От книг Ломоносова и Тредьяковского до символистов и футуристов, до наших современников — советских поэтов, — все было представлено в его библиотеке, прекрасной не только своим подбором, но и освещенной светом горячей любви к поэтическому слову, любви почти фанатической.
— Я делю людей на две категории: на тех, кто любит стихи, и на тех, кто стихов не любит, — сказал он мне как-то.
Конечно, это было преувеличением, но Розанов не понимал все-таки, как можно быть равнодушным к стихам, этой музыке человеческой речи.
Для Розанова не существовало великих или малых поэтов. Для него существовала поэзия, выраженная более сильным или менее сильным голосом. Из биографии А. В. Кольцова не выкинешь имени оставшегося неизвестным порта А. Сребрянского, оказавшего на Кольцова большое влияние, из истории народной песенной лирики не выкинешь позабытое имя Н. Цыганова, песни на слова которого, вроде «Не шей ты мне, матушка, красный сарафан», уже свыше века поет народ, — и Розанов хорошо знал это обширное хозяйство поэзии и судьбы второстепенных поэтов, сослуживших службу литературе.
Показывая свои книги, он доставал обычно с полки не издание стихов того или другого прославленного поэта, а именно томик какого-нибудь безвестного стихотворца, вроде Алипанова или суриковца Козырева, казалось, навсегда затерянных, но найденных Розановым, возвращенных им к жизни и полвека или даже целый век спустя вступивших снова в строй, хотя бы и левофланговыми... Розанов, казалось, хотел этим напомнить, что маленькому поэту всегда труднее приходится в жизни и нельзя допустить, чтобы его уделом было и посмертное забвение.
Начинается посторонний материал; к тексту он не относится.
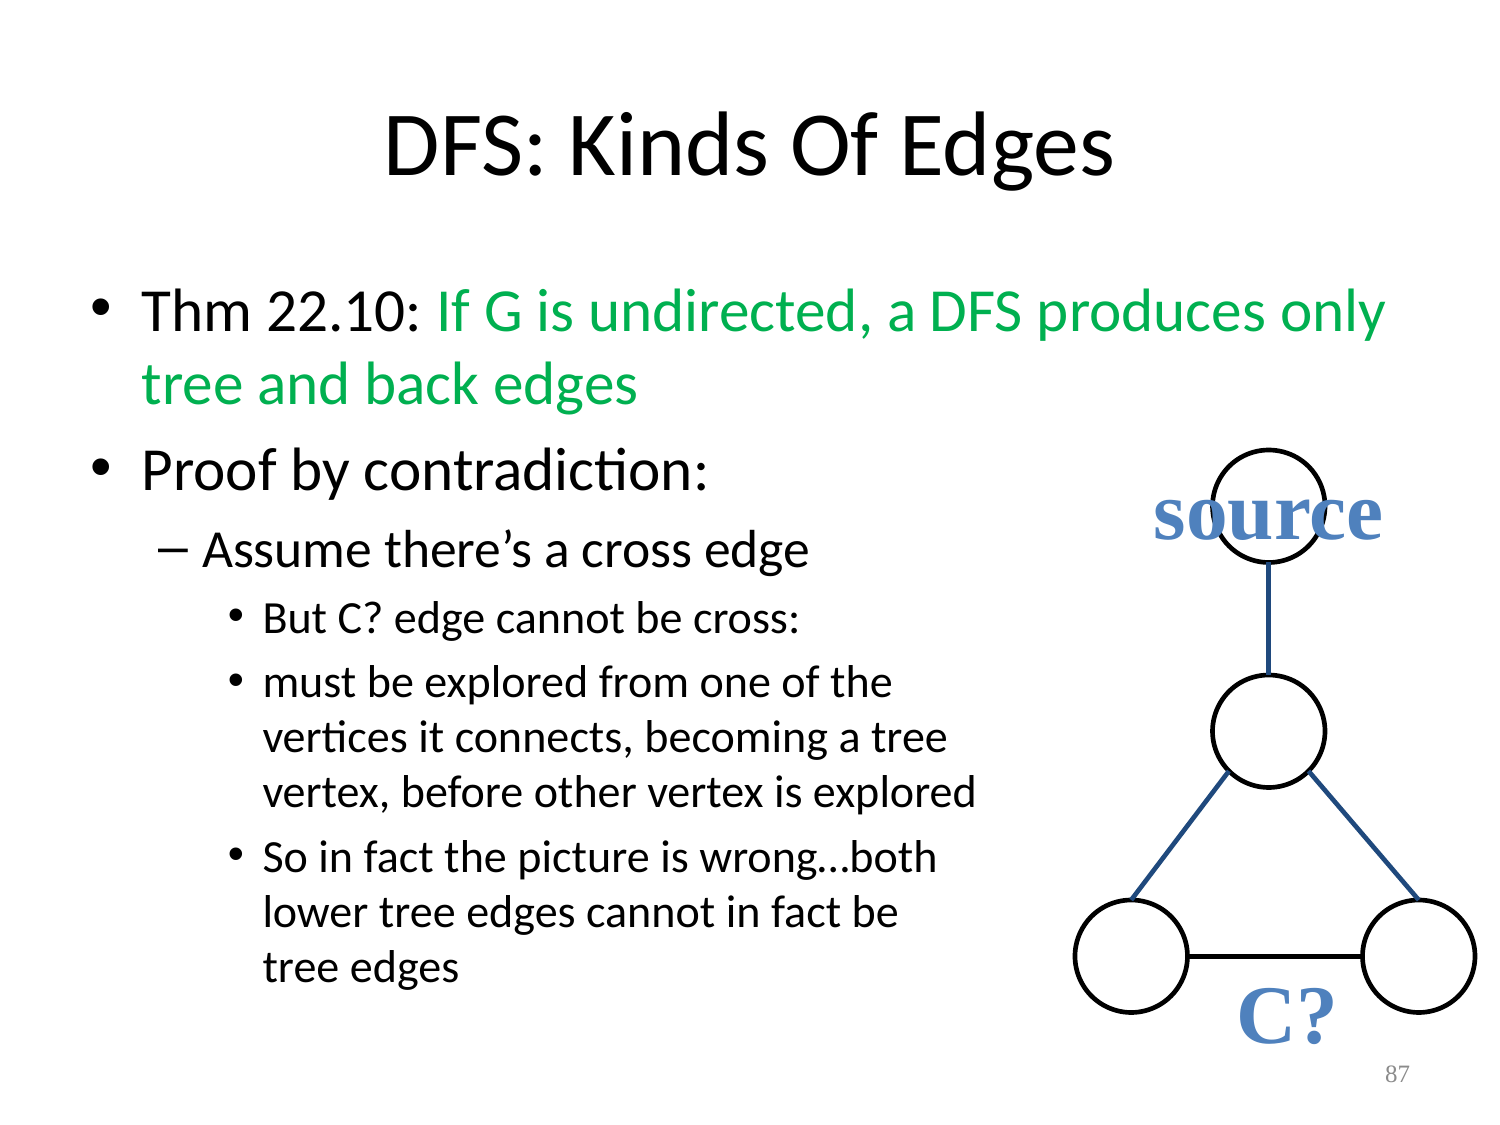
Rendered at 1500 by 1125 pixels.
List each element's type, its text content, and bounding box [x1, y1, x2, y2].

text_box C? [1222, 964, 1354, 1042]
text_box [1308, 773, 1419, 898]
list Thm 22.10: If G is undirected, a DFS produces only tree and back edges Proof by contradiction: Assume there’s a cross edge But C? edge cannot be cross: must be explored from one of the vertices it connects, becoming a tree vertex, before other vertex is explored So in fact the picture is wrong…both lower tree edges cannot in fact be tree edges [75, 262, 1425, 1005]
text_box [1362, 900, 1476, 1013]
title DFS: Kinds Of Edges [75, 45, 1425, 233]
text_box [1074, 900, 1188, 1013]
text_box [1212, 675, 1326, 788]
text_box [1130, 773, 1230, 898]
text_box source [1212, 450, 1326, 563]
slide_number 87 [1074, 1042, 1425, 1103]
Лишенный возможности из-за болезни выходить из дома, Иван Никанорович писал длинные, зачастую взволнованные послания близким ему людям, и все эти послания были так или иначе связаны с его основным пристрастием — книгой.
В одном из своих писем ко мне, после длинного мучительного рассказа о приковавшей его к дому болезни, он возвращается все же к книгам:
«Вчера я послал письмо директору книжной лавки писателей. Прошу прислать очередной список их desiderata. Может быть, тут я найду те книги, без которых могу обойтись без сожаления, которые у меня зря торчат, а другим могут доставить удовольствие. Пришлите мне и свои desiderata...» — и далее в том же роде — о книгах, об альбомах с портретами поэтов, уже позабыв о своей болезни и всяческих невзгодах.
Московские букинисты хорошо знали Розанова и всегда, по благородному свойству истинных книжников, бывали довольны, когда та или другая редкая книга попадала в его собрание. В сущности, и их труды лежат в основе того блистательного зрелища, которым Иван Никанорович любил поразить посетителя: золото корешков его книг и поныне сияет во славу многих книжников, которые помогали Розанову собрать его превосходную библиотеку и которых давно уже нет на свете.
В исследованиях о русской поэзии имя И. Н. Розанова несомненно оставит свой след, а если к познаниям Розанова присоединить и его страстную убежденность, что поэзия призвана украшать мир, то образ этого исследователя становится особенно привлекательным.
Зная Ивана Никаноровича много лет, я по-настоящему сблизился с ним только в последние годы его жизни. В какой-то мере этому способствовала та причина, что поредели ряды близких ему книголюбов и ему нужен был утешитель; поговорить о книгах было для него первой радостью.
Мне привелось побывать в библиотеке И. Н. Розанова и тогда, когда ее владельца уже не стало. Книги казались осиротевшими, но они стояли, как солдаты в строю, и, глядя на них и на шкафчик, в котором помещались книги и оттиски статей самого Розанова, я глубоко ощутил труд его жизни: Розанов поистине сплел лавровый венок во славу русской поэзии.